WHAT YOU HAVE TO DO
All lines from the one containing "3. Cisterna chyli forms" to the end of the data below are to be returned exactly, both ends included, with nothing added.

START EXERCISE DATA

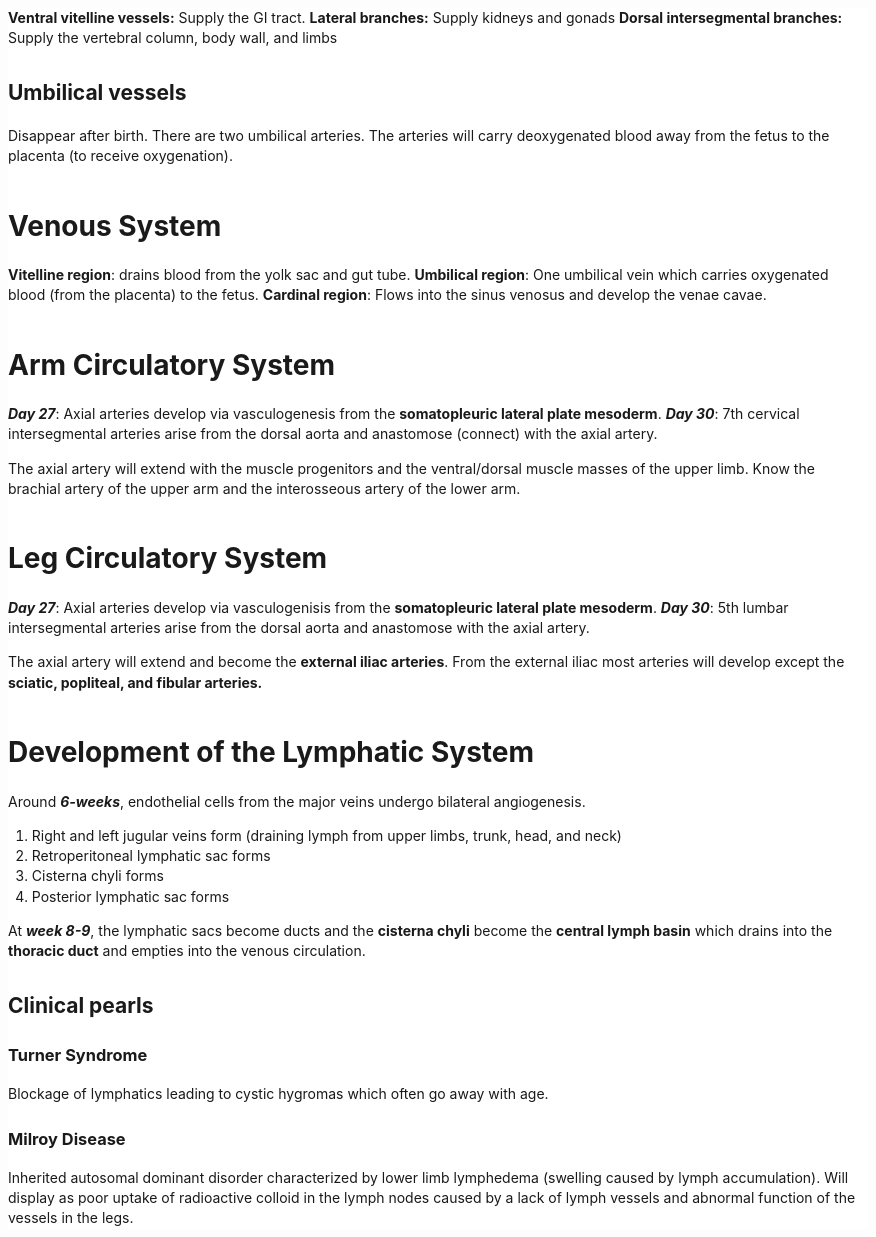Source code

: **Ventral vitelline vessels:** Supply the GI tract.
**Lateral branches:** Supply kidneys and gonads
**Dorsal intersegmental branches:** Supply the vertebral column, body wall, and limbs
## Umbilical vessels
Disappear after birth. There are two umbilical arteries. The arteries will carry deoxygenated blood away from the fetus to the placenta (to receive oxygenation).
# Venous System
**Vitelline region**: drains blood from the yolk sac and gut tube.
**Umbilical region**: One umbilical vein which carries oxygenated blood (from the placenta) to the fetus.
**Cardinal region**: Flows into the sinus venosus and develop the venae cavae.
# Arm Circulatory System
***Day 27***: Axial arteries develop via vasculogenesis from the **somatopleuric lateral plate mesoderm**.
***Day 30***: 7th cervical intersegmental arteries arise from the dorsal aorta and anastomose (connect) with the axial artery.

The axial artery will extend with the muscle progenitors and the ventral/dorsal muscle masses of the upper limb. Know the brachial artery of the upper arm and the interosseous artery of the lower arm.
# Leg Circulatory System
***Day 27***: Axial arteries develop via vasculogenisis from the **somatopleuric lateral plate mesoderm**.
***Day 30***: 5th lumbar intersegmental arteries arise from the dorsal aorta and anastomose with the axial artery.

The axial artery will extend and become the **external iliac arteries**. From the external iliac most arteries will develop except the **sciatic, popliteal, and fibular arteries.**
# Development of the Lymphatic System
Around ***6-weeks***, endothelial cells from the major veins undergo bilateral angiogenesis.

1. Right and left jugular veins form (draining lymph from upper limbs, trunk, head, and neck)
2. Retroperitoneal lymphatic sac forms
3. Cisterna chyli forms
4. Posterior lymphatic sac forms

At ***week 8-9***, the lymphatic sacs become ducts and the **cisterna chyli** become the **central lymph basin** which drains into the **thoracic duct** and empties into the venous circulation.
## Clinical pearls
### Turner Syndrome
Blockage of lymphatics leading to cystic hygromas which often go away with age.
### Milroy Disease
Inherited autosomal dominant disorder characterized by lower limb lymphedema (swelling caused by lymph accumulation). Will display as poor uptake of radioactive colloid in the lymph nodes caused by a lack of lymph vessels and abnormal function of the vessels in the legs.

END EXERCISE DATA

SOLUTION TO THIS TASK
3. Cisterna chyli forms
4. Posterior lymphatic sac forms

At ***week 8-9***, the lymphatic sacs become ducts and the **cisterna chyli** become the **central lymph basin** which drains into the **thoracic duct** and empties into the venous circulation.
## Clinical pearls
### Turner Syndrome
Blockage of lymphatics leading to cystic hygromas which often go away with age.
### Milroy Disease
Inherited autosomal dominant disorder characterized by lower limb lymphedema (swelling caused by lymph accumulation). Will display as poor uptake of radioactive colloid in the lymph nodes caused by a lack of lymph vessels and abnormal function of the vessels in the legs.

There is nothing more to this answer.